You can tell it is election time, because politicians are promising to complete their pet transport projects. This important issue shouldn’t be used as a political pawn – it is time to depoliticize transport funding.
Should we build a rail line to Marsden Point as Winston suggests?
Could we shut down or move the Port of Auckland?
Should we solve the Manawatu Gorge problem with road as Labour suggests, or trains as the Greens suggest?
Should we dig a tunnel through the Ngauranga Gorge as Peter Dunne postulated?
What about National’s East West Link in Auckland?
The answer to all these questions is maybe, but we don’t really know. They are all cynical examples of pork barrel politics – where politicians use taxpayers’ money to buy votes through promising benefits to a particular constituency, regardless of the merits of the project.
Take Winston’s rail line for example: we don’t even know how much it would cost. Some say $100m, Kiwirail says the full cost might be nearer to $1billion.
Transport infrastructure is hugely important to our economy, society and environment. These decisions will affect our lives for decades, and are incredibly expensive. We shouldn’t be putting all that at risk by leaving the decisions to politicians and their pet projects.
We should place our infrastructure spending where the greatest return on investment lies. The fact is that all the political parties have no idea what they are talking about on this subject. Sure, some parties have transport experts such as the Greens’ Julie Anne Genter, but even she doesn’t have access to the complex modeling required to make these decisions. Politicians simply shouldn’t be allowed to use these incredibly expensive and important projects to score political points.
When did the rot start?
The original idea of New Zealand Transport Agency was to make infrastructure decisions without political interference, based simply on the best return on investment. This concept seems to have gone completely out the window in recent times.
National can’t point the finger at other political parties on this one when they have interfered so blatantly in the transport system with their Roads of National Significance (RONS). Those pet projects have so distorted our transport investment that it may take decades of investment in other modes to make up for the lost time. Yes, the evidence suggests National have overinvested in roads and underinvested in public transport. Does that mean the Greens should promise investing in a particular rail line? No, because the business cases haven’t been done.
Of course you could go back further and lay the blame at Helen Clark’s feet when she stepped into the decision over the SH20 motorway in Auckland. She said it would go through her electorate (Mount Albert) “over my dead body” and ordered a multi-billion dollar tunnel to be dug instead. It seems politicians of all hues just can’t keep their hands off our transport purse strings.
Restoring the integrity of NZTA
We urgently need to restore the integrity of NZTA. Politicians simply shouldn’t interfere in these decisions. TOP’s policy is quite simply that transport spending should go where the return on investment is best.
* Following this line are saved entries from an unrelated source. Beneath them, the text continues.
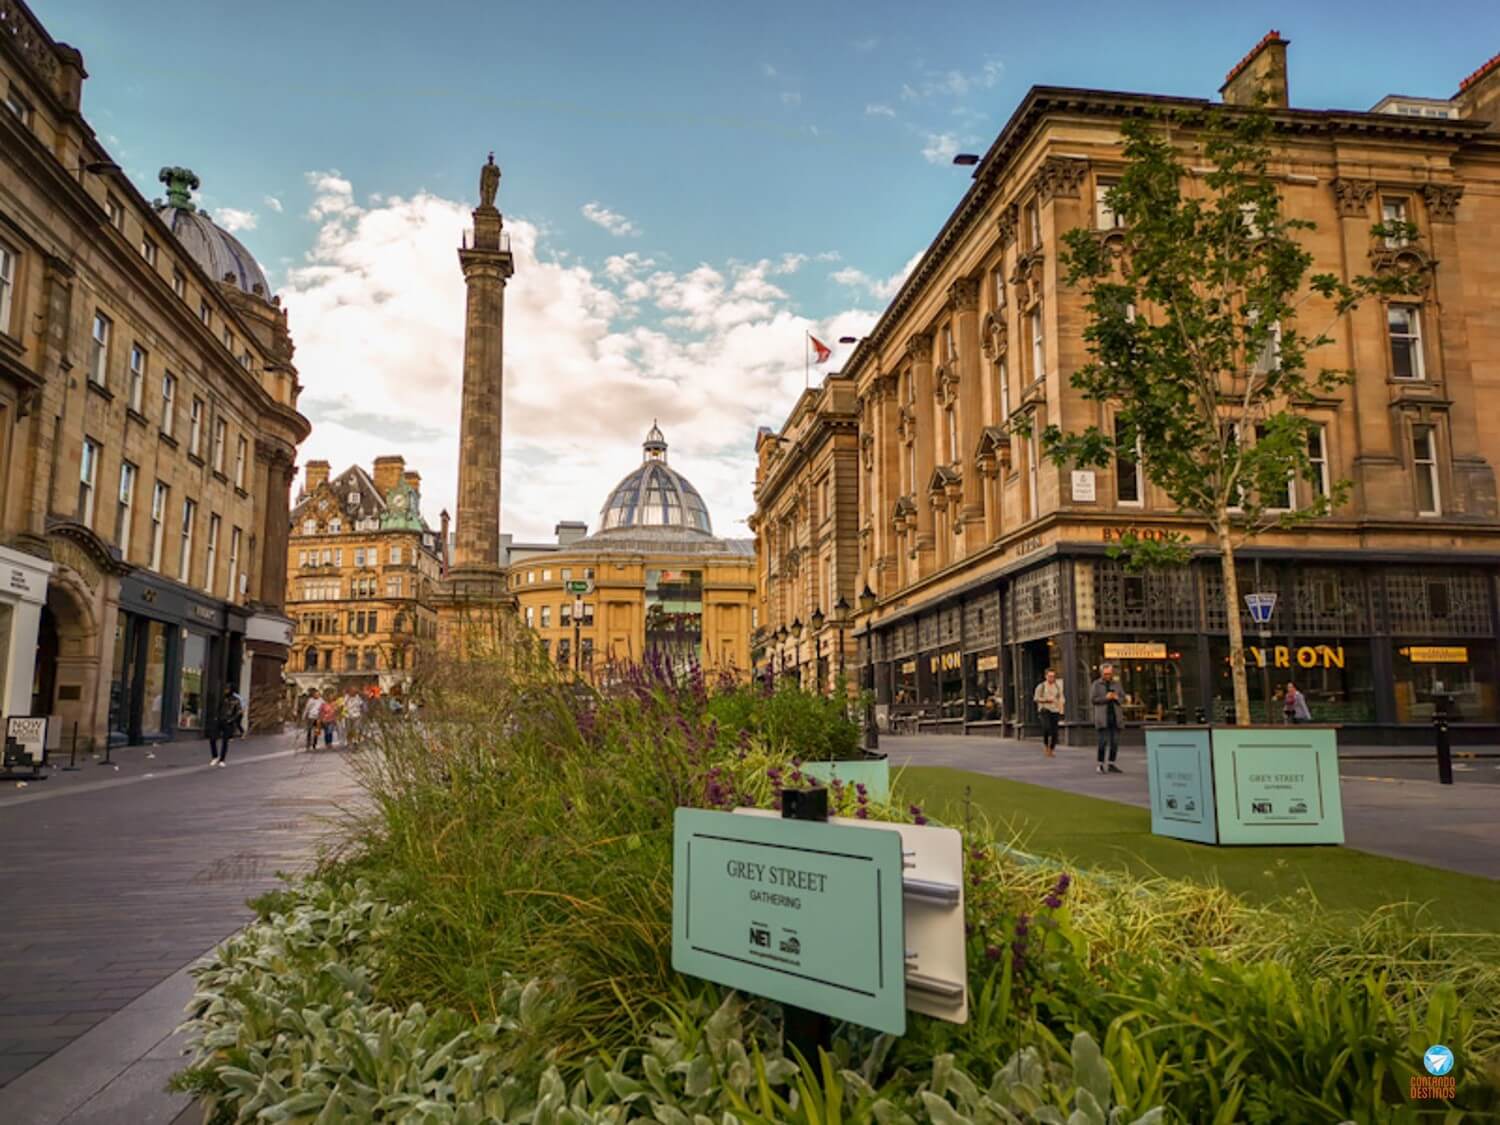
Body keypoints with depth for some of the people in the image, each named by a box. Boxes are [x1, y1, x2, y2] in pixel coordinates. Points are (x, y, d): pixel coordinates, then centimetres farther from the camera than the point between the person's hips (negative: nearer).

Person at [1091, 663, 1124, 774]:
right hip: (1103, 717, -4)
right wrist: (1105, 698, -13)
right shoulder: (1097, 684, 2)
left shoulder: (1116, 684, 14)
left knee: (1115, 741, 3)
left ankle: (1111, 764, 12)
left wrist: (1116, 698, -5)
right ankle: (1100, 765, -1)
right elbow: (1092, 699, -3)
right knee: (1104, 740, -9)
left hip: (1115, 716, 4)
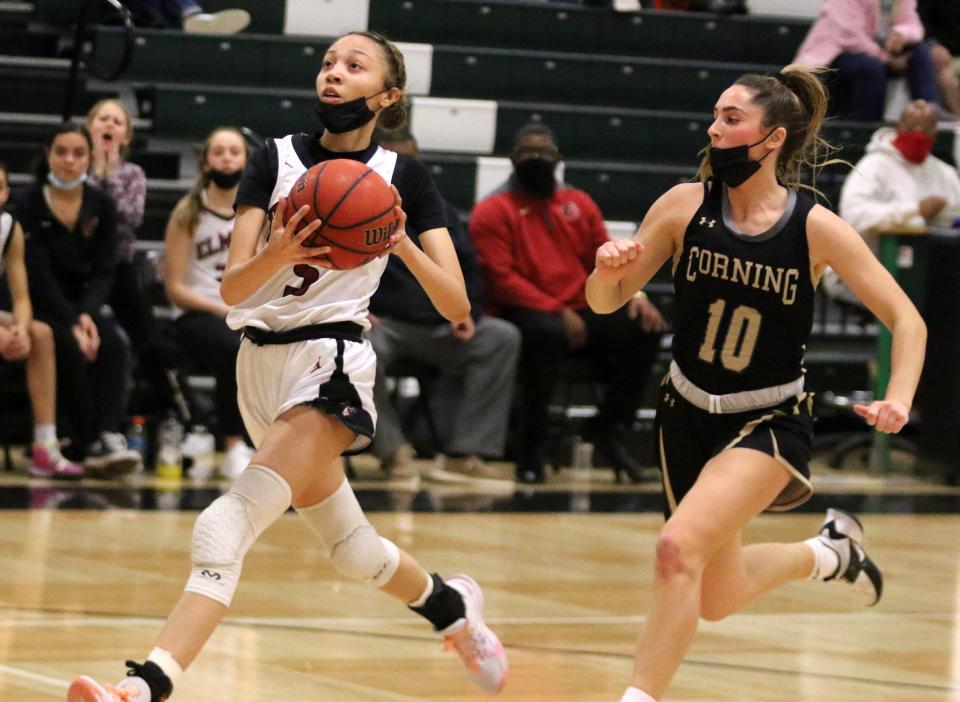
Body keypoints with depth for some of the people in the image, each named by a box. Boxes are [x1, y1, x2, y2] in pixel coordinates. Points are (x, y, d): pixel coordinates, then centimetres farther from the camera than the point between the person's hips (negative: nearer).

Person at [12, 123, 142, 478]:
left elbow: (103, 272, 1)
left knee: (114, 341, -28)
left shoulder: (102, 205, 6)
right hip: (39, 308, -4)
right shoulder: (27, 204, -6)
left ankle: (109, 436, -39)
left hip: (81, 306, 4)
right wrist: (72, 324, -25)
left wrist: (86, 316, -19)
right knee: (70, 348, -33)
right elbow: (38, 275, -14)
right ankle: (91, 443, -31)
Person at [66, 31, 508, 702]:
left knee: (227, 525, -24)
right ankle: (452, 606, 46)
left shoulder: (403, 175, -2)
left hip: (331, 364, -5)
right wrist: (278, 254, -26)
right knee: (352, 548, 18)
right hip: (261, 361, 5)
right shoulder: (277, 157, 4)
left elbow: (457, 307, -6)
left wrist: (405, 245, -22)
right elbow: (233, 288, -5)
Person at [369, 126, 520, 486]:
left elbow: (468, 267, 20)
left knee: (503, 336, -20)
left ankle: (464, 454, -26)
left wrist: (468, 312, 1)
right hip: (382, 324, -4)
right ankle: (393, 451, -21)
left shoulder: (439, 210, 20)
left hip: (440, 328, 4)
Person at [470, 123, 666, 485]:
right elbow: (501, 279, -10)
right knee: (547, 333, -40)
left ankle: (609, 426, -3)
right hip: (527, 314, -5)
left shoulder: (579, 203, 15)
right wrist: (558, 312, -19)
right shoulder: (493, 211, -2)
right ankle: (532, 443, -22)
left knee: (645, 329, -17)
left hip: (582, 313, 5)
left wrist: (634, 294, -5)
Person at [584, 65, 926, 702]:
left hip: (769, 424, -4)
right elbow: (606, 302, -2)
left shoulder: (817, 229, -16)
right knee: (717, 599, 18)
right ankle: (828, 552, 46)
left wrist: (900, 398, -26)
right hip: (687, 415, 4)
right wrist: (608, 270, -26)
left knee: (679, 548, -29)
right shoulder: (686, 206, -10)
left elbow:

We urgently need to tackle the long-term transport issues that we face as a country. We need to move people and freight around in the least costly way possible – and when we say cost that includes time, accidents, and environmental damage. That means we need to think about where the best return on investment is, right across the portfolio of investments; road, rail, ports and even regional airports.
Take the Port in Auckland for example. Given it can’t be expanded clearly it is time to put that land to better use and either move or close the port entirely. The sooner we sort this out, the better; in fact our Fair Tax Reform policy would make sure that happened pretty quickly as the Port is such an uneconomic use of the valuable land. Of course such a decision is too tricky for politicians, so they don’t even want to look at the issue. As a country we need to invest in a proper study that looks at the key options and develops a business case for each.
Anyone who tells you anything different is using pork barrel politics to buy votes. Such promises are seductive but cynical political moves, and should be rejected by any voter that cares and thinks about the country’s long-term future.